Figure 1Correlation matrix. This correlation matrix visualises not only the significant correlations between Δ glucose and the metabolites (first row/column) but also the correlation among the metabolites. The colour intensity and tile size indicate the strength of correlation. Positive correlation are marked blue, negative correlation are marked red.
Figure 2Random Forest feature selection. Iterative bisection of the number of metabolites by removing the 50% of metabolites with the smallest importance measure. The remaining metabolites were used to build the Random Forest regression model.
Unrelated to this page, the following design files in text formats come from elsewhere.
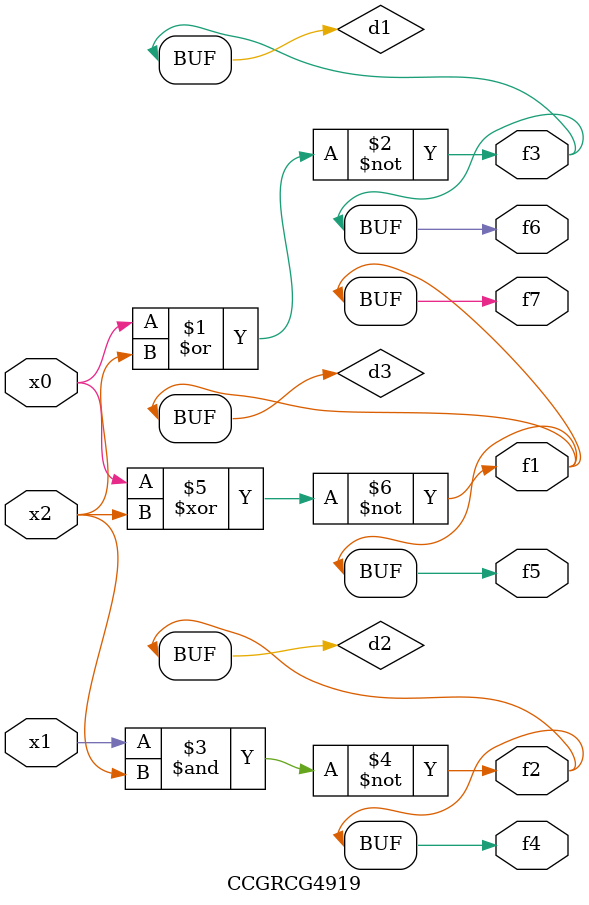
<source format=v>
module CCGRCG4919(
	input x0, x1, x2,
	output f1, f2, f3, f4, f5, f6, f7
);

	wire d1, d2, d3;

	nor (d1, x0, x2);
	nand (d2, x1, x2);
	xnor (d3, x0, x2);
	assign f1 = d3;
	assign f2 = d2;
	assign f3 = d1;
	assign f4 = d2;
	assign f5 = d3;
	assign f6 = d1;
	assign f7 = d3;
endmodule

</source>
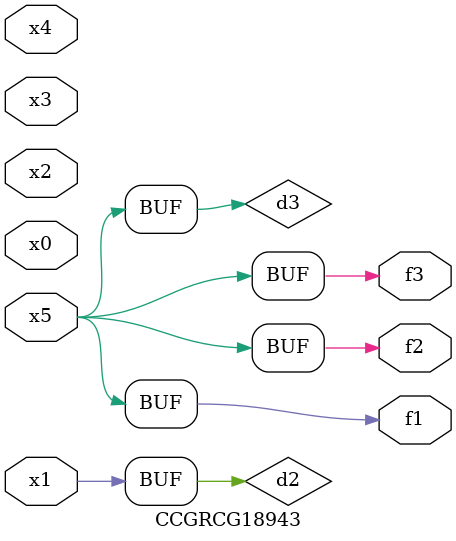
<source format=v>
module CCGRCG18943(
	input x0, x1, x2, x3, x4, x5,
	output f1, f2, f3
);

	wire d1, d2, d3;

	not (d1, x5);
	or (d2, x1);
	xnor (d3, d1);
	assign f1 = d3;
	assign f2 = d3;
	assign f3 = d3;
endmodule

</source>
Shown is the median cross-validation accuracy. The accuracy remains stable up to a pattern of nine metabolites.
Random Forest Importance of the highest ranked metabolites
| Metabolite | Random Forest Importance |
|---|---|
| Hypoxanthine | 12.52 |
| Pyroglutamic acid | 9.37 |
| NA 1027 (sterol phosphate) | 8.13 |
| NA 611 (Allantoin) | 7.80 |
| NA 718 (carboxylic acid) | 7.56 |
| NA 1033 (trisaccharide) | 6.28 |
| Aspartic acid | 5.34 |
| NA 1034 | 5.26 |
| Citric acid | 4.60 |
Metabolites belonging to the pattern identified using Random Forests and their Importance. Not yet identified metabolites are marked with NA, putative biochemical structures are given in round brackets.
Regression model accuracy
| Metabolite Selection | Model | all samples | CV |
|---|---|---|---|
| Spearman Correlation | linear Model | 0.57 | 0.22 |
| Spearman Correlation | Random Forest | 0.97 | 0.41 |
| RF importance | Random Forest | 0.97 | 0.47 |
| RF importance + Established markers | Random Forest | 0.97 | 0.46 |
| Established markers | Random Forest | 0.90 | 0.05 |
Accuracy of the models (median Pearson correlation between real and estimated Δglucose levels) based on metabolites and/or established risk markers was calculated using all samples of the training set and after tenfold cross-validation (CV). The established risk markers are: gender, waist circumference, BMI, age and baseline fasting glucose levels.